There are few penny stocks in the Indian stock market that trade below Re 1 per share. This is similar to penny stocks that trade below $1 per share in the US market.

These are the worst quality penny stocks. Most dangerous type. Such a low price of any stock means that investors have given up on it.

And there is usually a very good reason for this. It is very likely that such a stock is on the verge of bankruptcy or is in the process of liquidation. This means that its assets will be sold (assuming there is a buyer) at throwaway prices.

Any cash raised will first be used to pay off the company’s creditors. Thus, the bank will place the remainder of its share before the shareholders.

In most such cases, banks will also have to deduct ie they will not get back what they owe. Thus, the shareholders will get nothing.

  1. Turnaround Cases in Penny Stocks

In some cases the company manages to recover through a restructuring of the business. In other words, it manages to avoid bankruptcy as well as the following insolvency process where the shareholders are wiped out.

In such cases the shares of the company are not worth nil. Its true value will be based on the future performance of the company.

This is also a greater risk for investors but it is a smaller one that the risk of buying shares in a company on the verge of bankruptcy.

Investors putting their money in these turnaround cases are expecting the shares to be worth a lot. They are betting that the company will recover and not enter insolvency proceedings.

This is probably the highest form of risk in the stock market: all or nothing. Either you will have a huge multibagger penny stock or you will lose your entire investment.

  1. Getting Started with Penny Stocks

In the stock market, penny stocks belong to the category of ‘highest potential risk for highest potential return’.
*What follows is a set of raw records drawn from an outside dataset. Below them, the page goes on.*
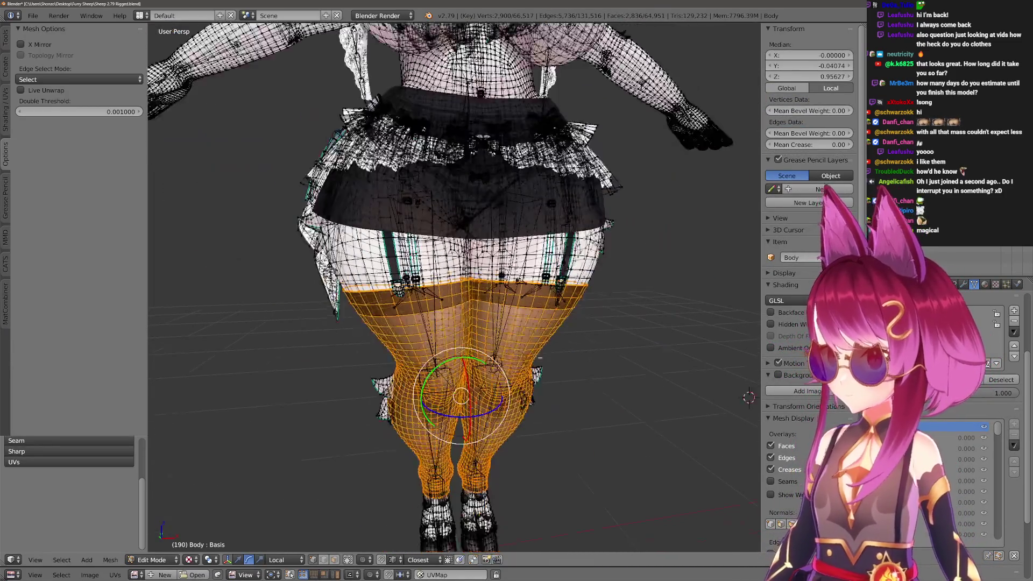
{"action": "key", "text": "p"}
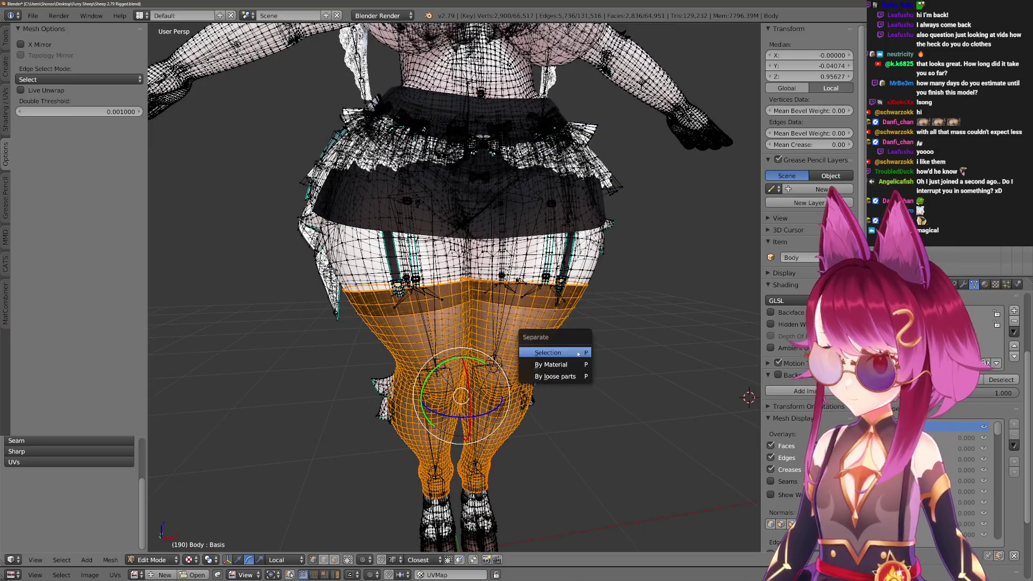
{"action": "left_click", "coordinate": [578, 352]}
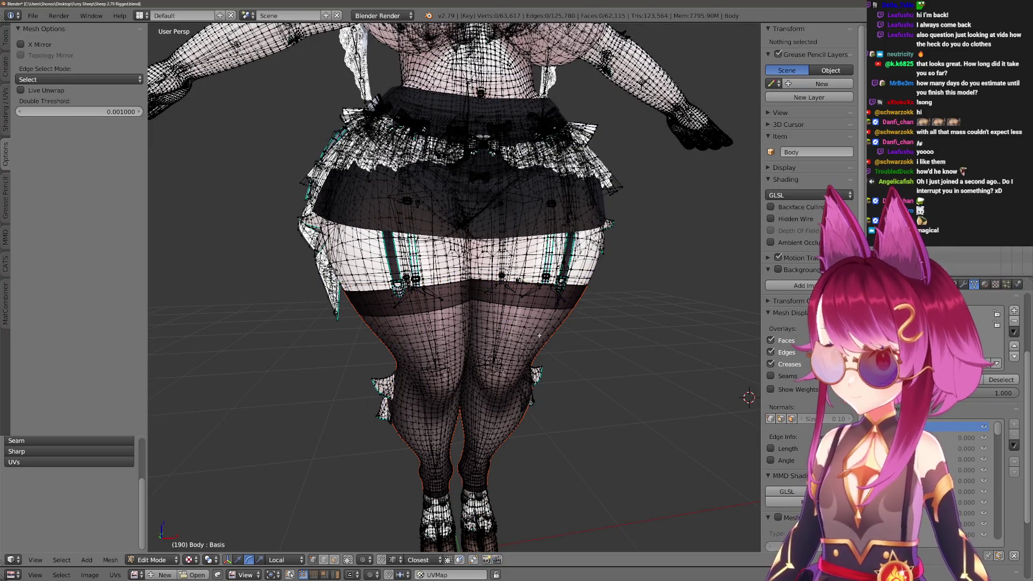
{"action": "key", "text": "Tab"}
{"action": "right_click", "coordinate": [402, 289]}
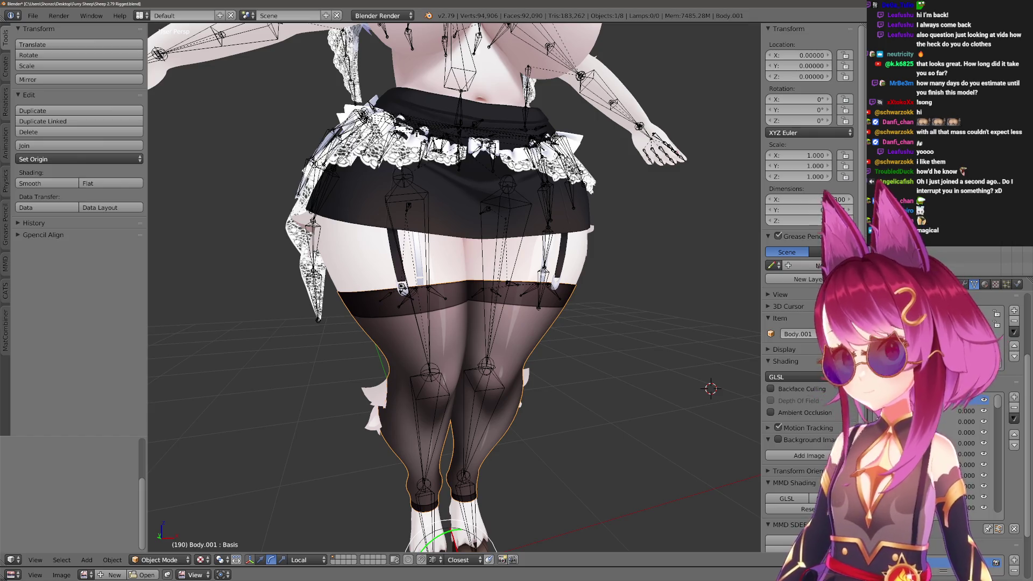
Hide the black skirt and the black stockings.
{"action": "right_click", "coordinate": [403, 289]}
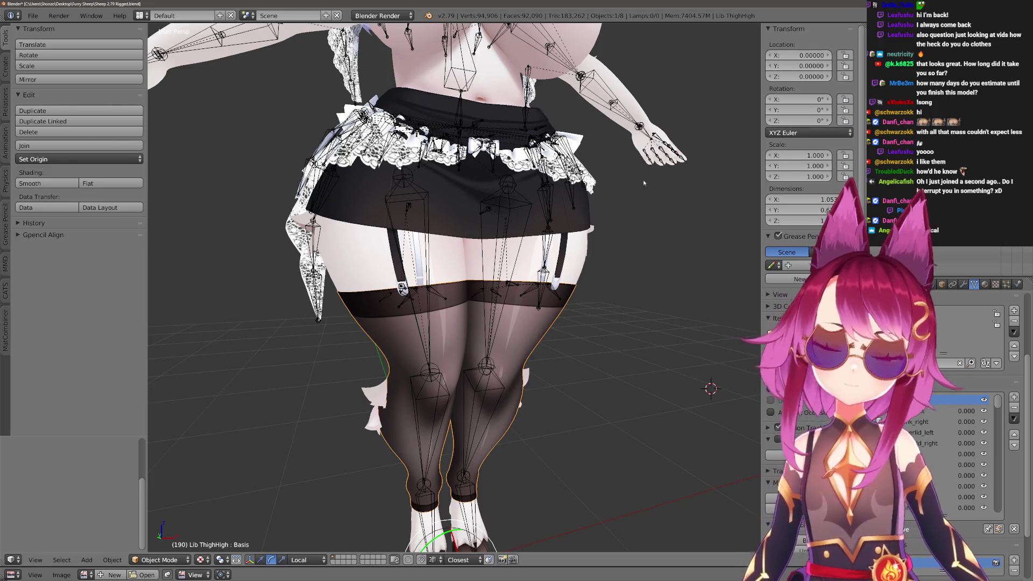
{"action": "scroll", "coordinate": [557, 231], "scroll_direction": "down", "scroll_amount": 2}
{"action": "right_click", "coordinate": [467, 230]}
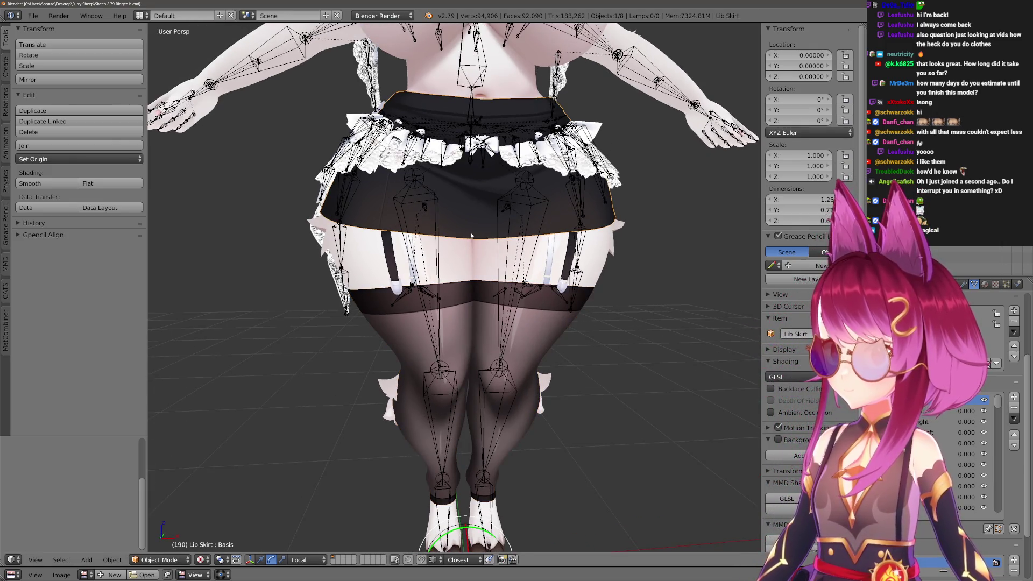
{"action": "key", "text": "h"}
{"action": "key", "text": "ctrl+Tab"}
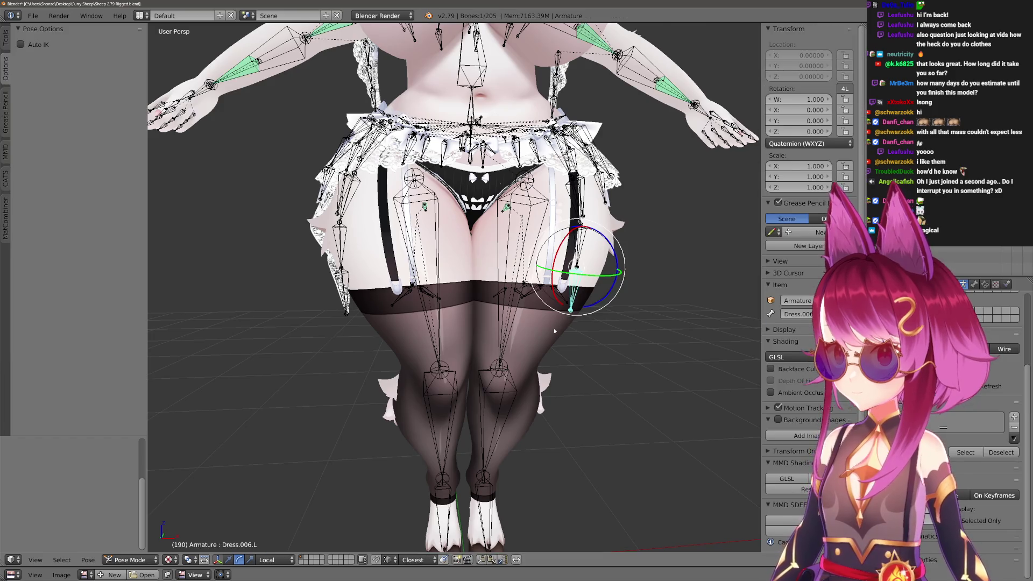
{"action": "key", "text": "ctrl+Tab"}
{"action": "right_click", "coordinate": [552, 337]}
{"action": "key", "text": "h"}
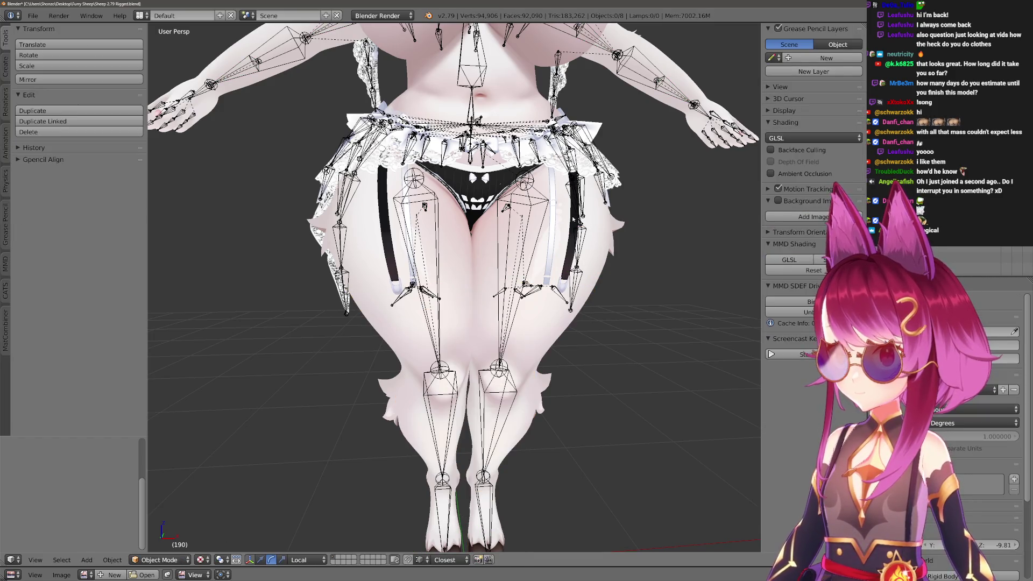
Edit the Body mesh and L-select the right and left garter straps.
{"action": "right_click", "coordinate": [574, 219]}
{"action": "scroll", "coordinate": [573, 219], "scroll_direction": "up", "scroll_amount": 2}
While they potentially present the greatest upside potential of any group of stocks, they can destroy wealth faster than any other group.

You must accept this reality when investing in penny stocks. Even if you have a high risk profile, we recommend investing no more than 5 percent of your portfolio in penny stocks.

You can start your search with Equitymaster’s stock screener to find it best penny stocks, Screener allows you to screen stocks based on your own criteria.

Investing in penny stocks is not rocket science, but it requires extreme caution. On the other hand, if done correctly, choosing the right penny stock will significantly increase the overall return of your portfolio, especially over the long term.

This article is syndicated from equitymaster.com,

(This story has not been edited by NDTV staff and is auto-generated from a syndicated feed.)